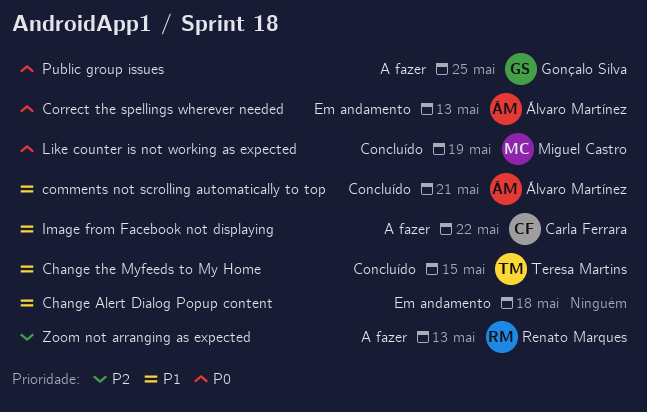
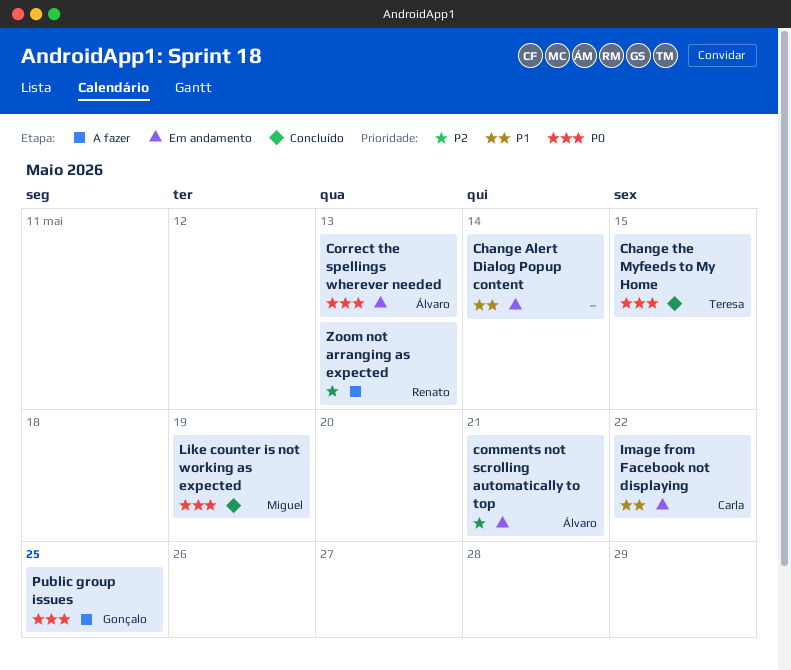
Change Alert Dialog Popup content, due: May 18 -> May 14
Change the Myfeeds to My Home, priority: P1 -> P0
comments not scrolling automatically to top, status: Concluído -> Em andamento
comments not scrolling automatically to top, priority: P1 -> P2
Image from Facebook not displaying, status: A fazer -> Em andamento

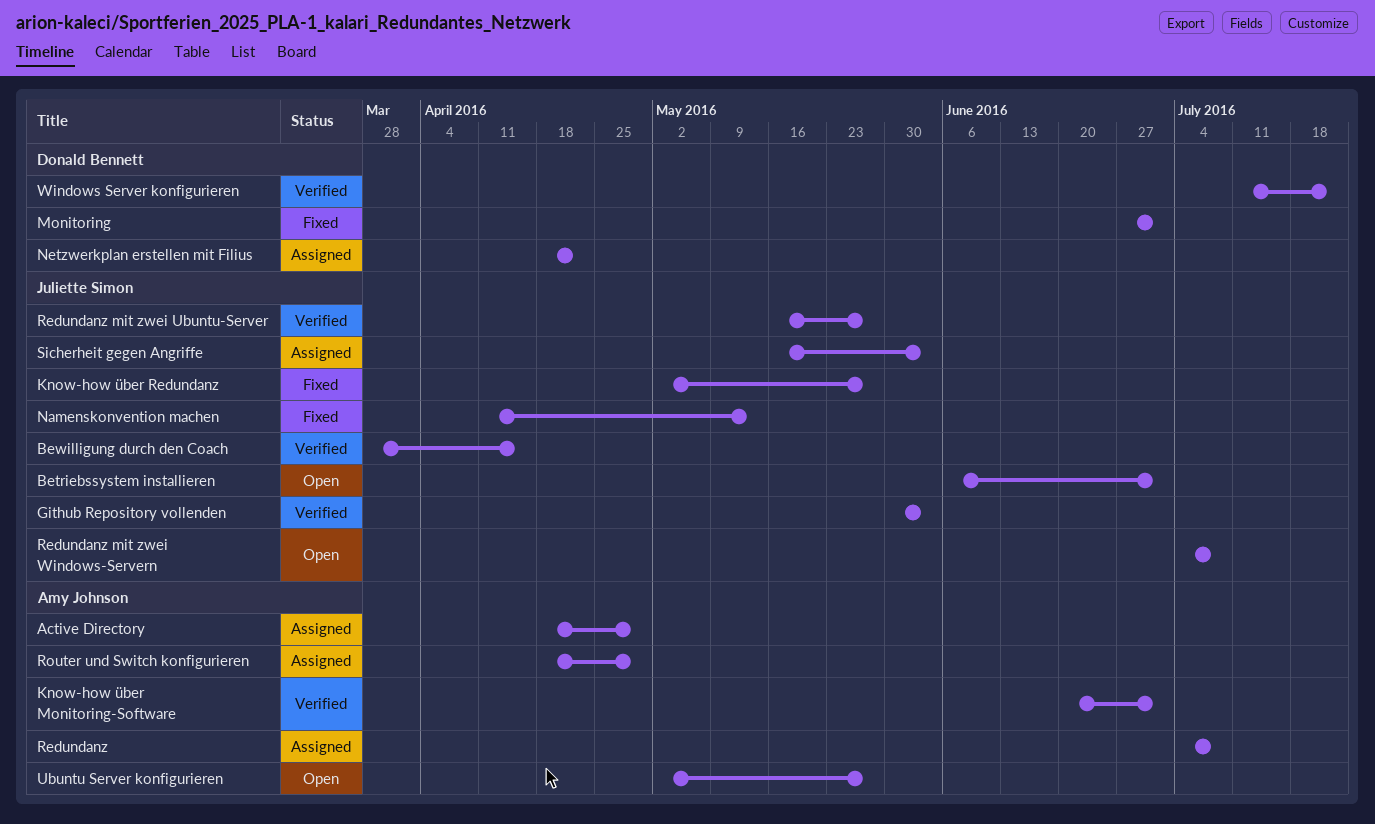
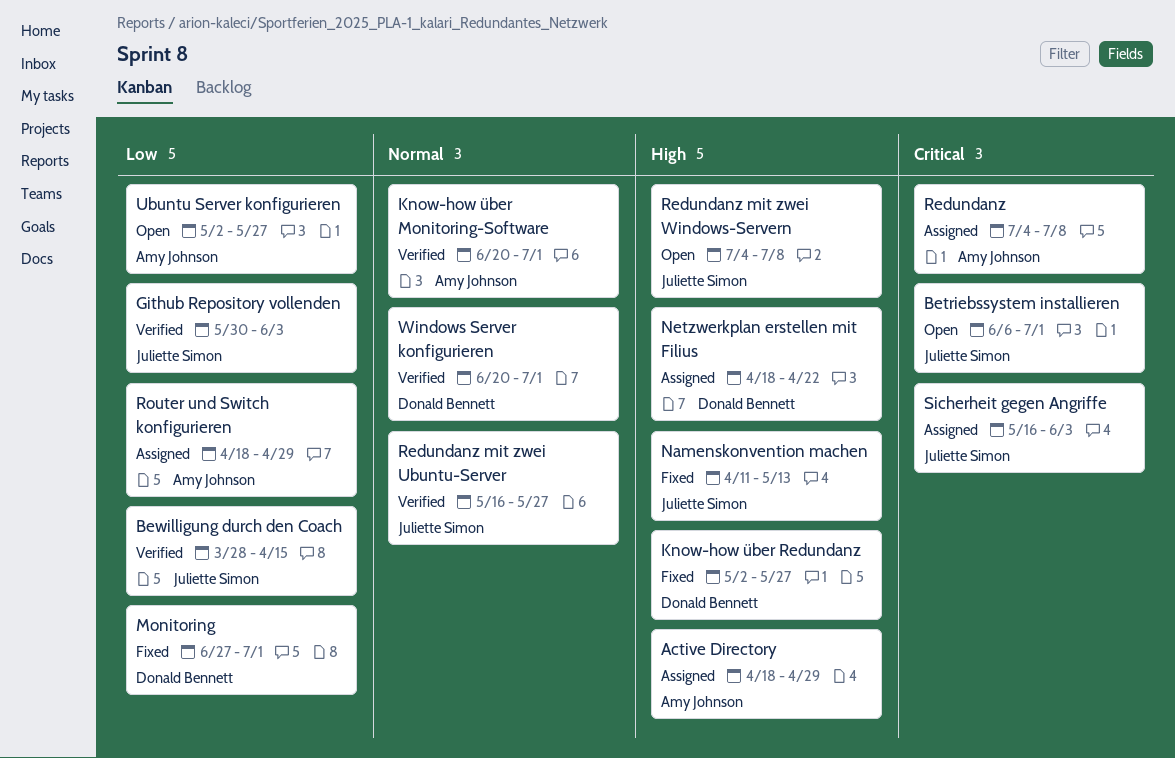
Know-how über Redundanz, owner: Juliette Simon -> Donald Bennett
Windows Server konfigurieren, start: Jul 11 -> Jun 20
Windows Server konfigurieren, due: Jul 22 -> Jul 1

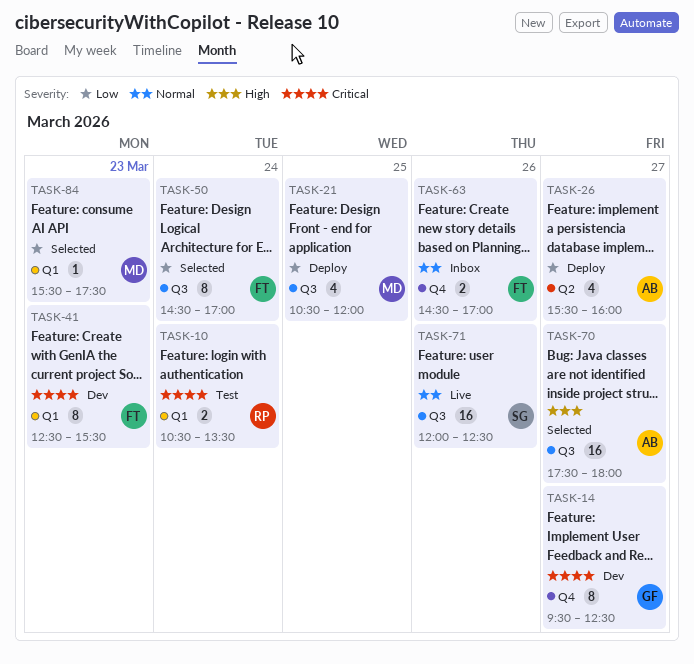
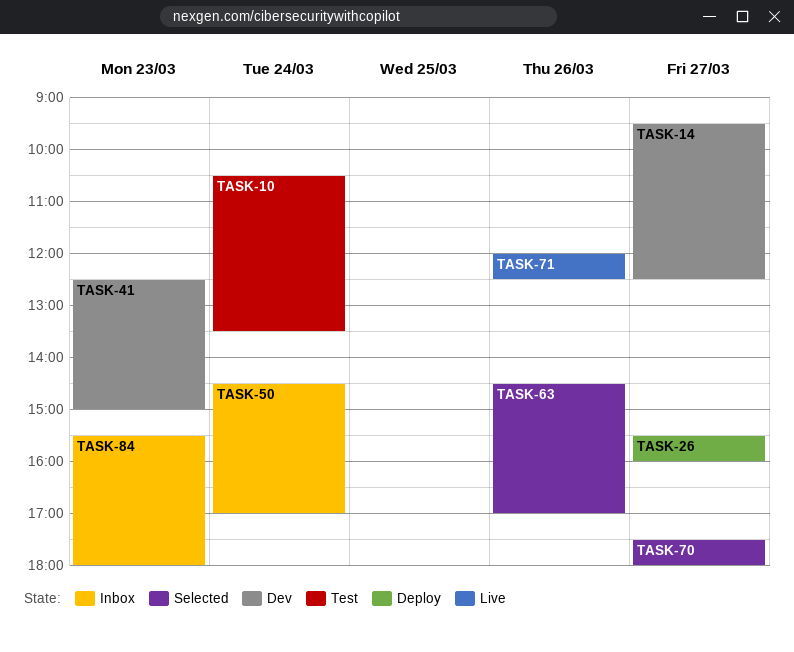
TASK-21: present -> none
TASK-41, ends: 15:30 -> 15:00
TASK-50, status: Selected -> Inbox
TASK-63, status: Inbox -> Selected
TASK-84, status: Selected -> Inbox
TASK-84, ends: 17:30 -> 18:00

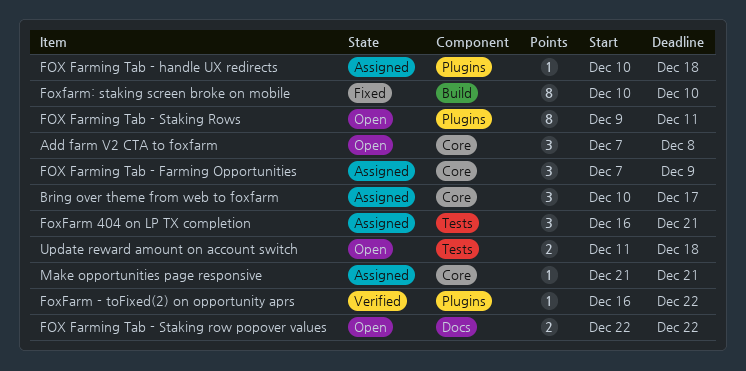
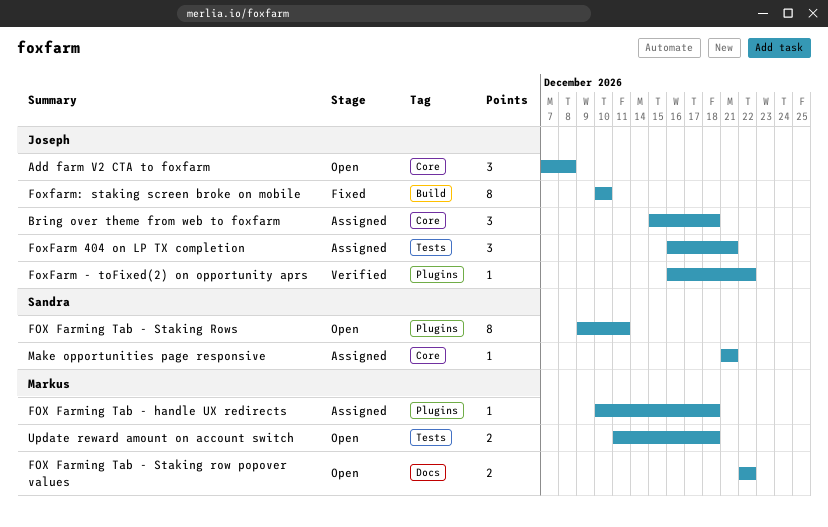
Bring over theme from web to foxfarm, start: Dec 10 -> Dec 15
Bring over theme from web to foxfarm, due: Dec 17 -> Dec 18
FOX Farming Tab - Farming Opportunities: present -> none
══════
(Job):
Print the data above in full and exactly as it appears, skipping the pictures.

(Exercise result):
Change Alert Dialog Popup content, due: May 18 -> May 14
Change the Myfeeds to My Home, priority: P1 -> P0
comments not scrolling automatically to top, status: Concluído -> Em andamento
comments not scrolling automatically to top, priority: P1 -> P2
Image from Facebook not displaying, status: A fazer -> Em andamento

Know-how über Redundanz, owner: Juliette Simon -> Donald Bennett
Windows Server konfigurieren, start: Jul 11 -> Jun 20
Windows Server konfigurieren, due: Jul 22 -> Jul 1

TASK-21: present -> none
TASK-41, ends: 15:30 -> 15:00
TASK-50, status: Selected -> Inbox
TASK-63, status: Inbox -> Selected
TASK-84, status: Selected -> Inbox
TASK-84, ends: 17:30 -> 18:00

Bring over theme from web to foxfarm, start: Dec 10 -> Dec 15
Bring over theme from web to foxfarm, due: Dec 17 -> Dec 18
FOX Farming Tab - Farming Opportunities: present -> none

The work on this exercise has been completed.